A BLOG BY LAWRENCE M. VENTLINE, FATHER VENTLINE
My mission is to grip readers with a sense of their roots and relationships - foundational for us to know who we are and how we are related to family, friends, yes, and, foes in our one world, one globe we all share.
Early on after I was baptized Catholic as an infant in my home parish of the late Saint Thomas the Apostle on Detroit's east side near Harper and Miller, the marks of the Catholic Church were brazened in my mind if not my heart by the dedicated and inspiring pastors and nuns who taught me twelve years except for kindergarten at Lynch School where my gym teacher, Mrs. Forner stood me in the corner facing the wall since I could not learn how to tie my shoes with two loops for the life of me. I was shamed. Not nice. Anyway, One, holy, catholic, and apostolic - those marks of the church define who Catholics are and the mission of each baptized member. Both my parents were farmers. Close to the earth, they knew who they were. No identity crisis for them. They imbued that sense in their seven children - two sets of twins included, and my oldest brother, who I look up toward, who was killed in Vietnam in '68.

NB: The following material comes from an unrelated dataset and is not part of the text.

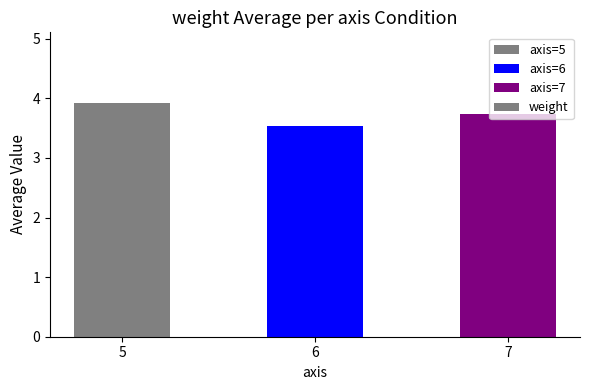

What is the sum of the values at 5 and 6?

7.5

Resources for information about who a Catholic is can be found at www.aod.org, the site for the local Archdiocese of Detroit, and the Catechism of the Catholic Church (CCC). Scripture and tradition are two prongs of Catholics.
Growing up, the Baltimore Catechism asked, why did God make me?

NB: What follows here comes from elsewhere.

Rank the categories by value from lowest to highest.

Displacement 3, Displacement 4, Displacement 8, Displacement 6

God made me to know him, love him and serve him in this world to join him in the next. Most Catholics know that by heart and re-soundly shout it back to me in unison during a homily at Mass.

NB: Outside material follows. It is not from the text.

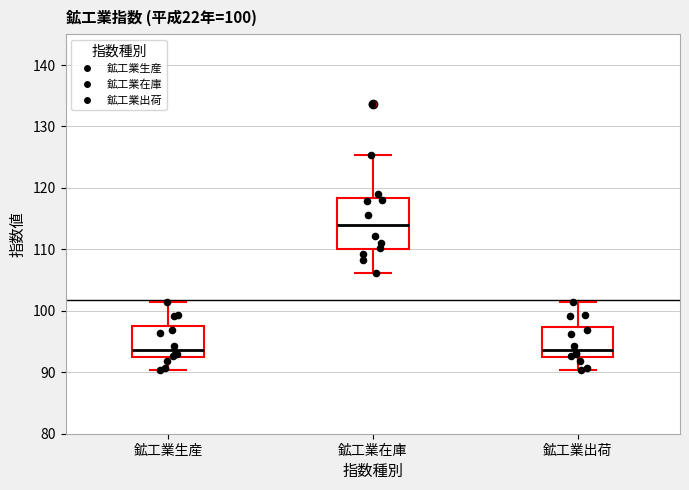

Comparing the boxes themselves (not the whiskers), which one is the tallest?

鉱工業在庫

Catholic is one of the four marks or notes of the Church, taken from the Nicene Creed. The Church is catholic or universal both because she possesses the fullness of Christ's presence and the means of salvation, and because she has been sent out by Christ on a mission to the whole of the human race (750, 830, CCC).
Now, don't get mad at me if you don't like the definition for Catholic. As I grew up I was taught with my six brothers and sisters the rules and regulations of the Church. Or else. We were clear about who we were at Catholics. Ambiguity was unheard of for us. We knew right from wrong. The ten commandments were more than suggestions to take or leave. Clarity in knowing who I was still rings within my heart. I'm better for strong roots and relationships. Aren't we all?